C'est l'assassinat sauvage du Comédien, dans son domicile New Yorkais, qui va faire sortir les Watchmen du silence et de l'ombre. On les découvre, les uns après les autres, au sortir de l'enterrement du doyen. Il y a d'abord l'incontournable docteur Manhattan: géant bleu, victime d'une expérience ratée dans les années 1950, très puissant, qui a laissé ses vêtements au placard (était-il vraiment nécessaire de nous montrer ses attributs sexuels pendant 2h45?). Doté d'une puissance herculienne, docteur Manhattan (Jon pour les intimes) n'a pas pris une ride depuis 30 ans, peut lire dans l'avenir, prendre 2 mètres quand le danger profile à l'horizon, se multiplier par 3 et a choisi une petite amie, qui, elle aussi, à ses heures perdues, fut une watchmen. Elle, c'est Silk Spectre. Sa mère fut une Minutemen pour laquelle le comédien avait le béguin. Il y a ensuite Nite Owl, l'homme hibou (interprété par Patrick Wilson, seul visage un peu connu, vu dans Hard Candy et Little Children), Ozymandias, l'homme le plus intelligent du monde et enfin, mais pas le moindre (car il est certainement le seul Watchmen digne d'intérêt), Rorshach, l'homme dont le masque change d'aspect en fonction des émotions qu'il ressent.
Après l'assassinat du comédien, Rorshach décide de mener son enquête et donc de recontacter ses anciens compagnons. A l'inverse des autres qui ont accepté de vivre une vie ordinaire, lui a continué sa quête de justice, en éliminant les tueurs, les bandits. Lui seul répond à un code d'honneur. Personnage extrêmement sombre et solitaire, Rorshach est pince sans rire, amer, mystérieux.
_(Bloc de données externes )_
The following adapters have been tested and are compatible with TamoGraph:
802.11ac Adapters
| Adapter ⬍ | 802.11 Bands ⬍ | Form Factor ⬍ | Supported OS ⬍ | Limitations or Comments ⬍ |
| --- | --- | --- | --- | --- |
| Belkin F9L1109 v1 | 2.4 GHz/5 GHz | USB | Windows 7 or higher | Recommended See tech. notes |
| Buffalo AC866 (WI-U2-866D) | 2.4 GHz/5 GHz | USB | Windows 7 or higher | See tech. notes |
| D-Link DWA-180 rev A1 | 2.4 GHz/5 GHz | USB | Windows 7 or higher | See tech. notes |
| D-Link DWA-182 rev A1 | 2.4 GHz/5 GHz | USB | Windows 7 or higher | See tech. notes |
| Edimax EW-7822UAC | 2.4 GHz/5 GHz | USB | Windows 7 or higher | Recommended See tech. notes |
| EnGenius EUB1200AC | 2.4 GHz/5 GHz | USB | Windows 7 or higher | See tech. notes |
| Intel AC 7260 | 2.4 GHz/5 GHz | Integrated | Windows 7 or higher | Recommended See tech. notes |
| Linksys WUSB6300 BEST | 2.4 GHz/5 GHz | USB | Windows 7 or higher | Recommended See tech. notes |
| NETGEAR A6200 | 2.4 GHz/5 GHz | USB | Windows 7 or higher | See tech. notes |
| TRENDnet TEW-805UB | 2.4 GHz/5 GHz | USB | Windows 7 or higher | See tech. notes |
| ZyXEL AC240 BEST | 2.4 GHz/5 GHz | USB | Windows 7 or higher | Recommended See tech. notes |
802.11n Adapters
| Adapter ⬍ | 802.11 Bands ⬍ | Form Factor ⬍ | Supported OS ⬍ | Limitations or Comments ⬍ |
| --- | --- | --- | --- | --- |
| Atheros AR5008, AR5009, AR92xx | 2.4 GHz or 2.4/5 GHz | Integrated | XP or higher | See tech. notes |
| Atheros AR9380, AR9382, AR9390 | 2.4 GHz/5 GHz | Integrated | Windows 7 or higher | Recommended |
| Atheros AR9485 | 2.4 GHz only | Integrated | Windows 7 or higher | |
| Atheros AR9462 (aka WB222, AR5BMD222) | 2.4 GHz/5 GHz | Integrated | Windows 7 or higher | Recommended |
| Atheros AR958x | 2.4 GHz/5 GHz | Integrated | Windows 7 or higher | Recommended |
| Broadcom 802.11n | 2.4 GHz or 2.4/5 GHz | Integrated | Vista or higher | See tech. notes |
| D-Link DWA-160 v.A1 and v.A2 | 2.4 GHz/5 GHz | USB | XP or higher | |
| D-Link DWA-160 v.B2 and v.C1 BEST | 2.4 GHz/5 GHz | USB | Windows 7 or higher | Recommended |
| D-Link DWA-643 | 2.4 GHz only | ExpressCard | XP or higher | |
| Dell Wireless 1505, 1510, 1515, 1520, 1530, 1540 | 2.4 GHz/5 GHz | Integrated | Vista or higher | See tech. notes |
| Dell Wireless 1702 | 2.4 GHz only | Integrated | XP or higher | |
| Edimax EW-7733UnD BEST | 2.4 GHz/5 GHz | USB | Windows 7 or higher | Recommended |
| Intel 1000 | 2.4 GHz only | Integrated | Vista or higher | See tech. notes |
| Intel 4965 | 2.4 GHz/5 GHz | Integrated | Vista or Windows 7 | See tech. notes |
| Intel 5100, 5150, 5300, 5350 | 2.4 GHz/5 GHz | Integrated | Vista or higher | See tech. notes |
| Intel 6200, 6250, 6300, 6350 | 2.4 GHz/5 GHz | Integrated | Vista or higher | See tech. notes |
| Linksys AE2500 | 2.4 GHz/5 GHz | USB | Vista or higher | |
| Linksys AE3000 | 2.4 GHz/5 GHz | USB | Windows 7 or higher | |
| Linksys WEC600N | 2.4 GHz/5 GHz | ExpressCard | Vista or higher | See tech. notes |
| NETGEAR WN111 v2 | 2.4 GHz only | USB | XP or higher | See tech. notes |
Tous les autres sont insipides. Enfin presque tous. Le comédien, malgré ses apparitions brèves et éclair, est pétri de contradiction. Ultra-violent, sans foi ni loi, c'est un tueur, un fou dangereux, un violeur. Et pourtant, son cigare à la bouche, il est, avec Rorshach, le seul personnage qui a un peu de relief et de saveur.
Le réalisateur, Zack Snyder, est un fan des Watchmen. ça se voit. Beaucoup avant lui s'étaient essayés à adapter le fameux comic book sur grand écran. Tous avaient abandonné. L'inconvénient du fan c'est son perfectionnisme. Le réalisateur a voulu rester fidèle et ne rien perdre de l'atmosphère, de l'histoire, de la complexité du contexte. Pour ceux même qui, comme moi, ignorent tout du comic, on sent bien que le film colle à la BD. Le résultat: un film long, inadapté sur grand écran. On peut rendre hommage à l'esthétisme visuel très poussé. Watchmen c'est avant tout un film qui est beau. L'image est omniprésente. Un peu trop. Le scénario s'est perdu dans les limbes de la pellicule. Il y avait pourtant matière. Au fond, l'histoire est sombre. Les hommes se déchirent. Le rideau de fer n'est pas tombé. La 3ème guerre mondiale profile à l'horizon avec des allures d'apocalypse. L'ennemi c'est la guerre et non le spectre soviétique. Il faut détruire les velléités à tout prix. L'Amérique a gagné la guerre de Vietnam, grâce aux Watchmen. Et pourtant, on ne comprend pas les implications de cette victoire. Au lieu de fouiller davantage dans le contexte politique sous-tendant l'histoire des Watchmen, le réalisateur s'est appliqué à nous montrer ceux-ci, volant, en armure, sur mars, au pôle Nord. Il s'est forcé à respecter la BD à un point tel que le spectateur voit le film comme il pourrait en feuilleter les pages, les unes après les autres. Watchmen c'est beau comme une succession de tableaux vivants. La reconstitution du New-York des années 1980 est très bien faite. La BO est léchée et adéquate. Seulement, à force de trop vouloir crever l'écran, le réalisateur n'a pas cherché la substance essentielle de son scénario. Peu concis, trop long, presque brouillon, le film est plus un grand spectacle sans fin qu'une réelle adaptation.
Zack Snyder s'est fait plaisir et ça se voit.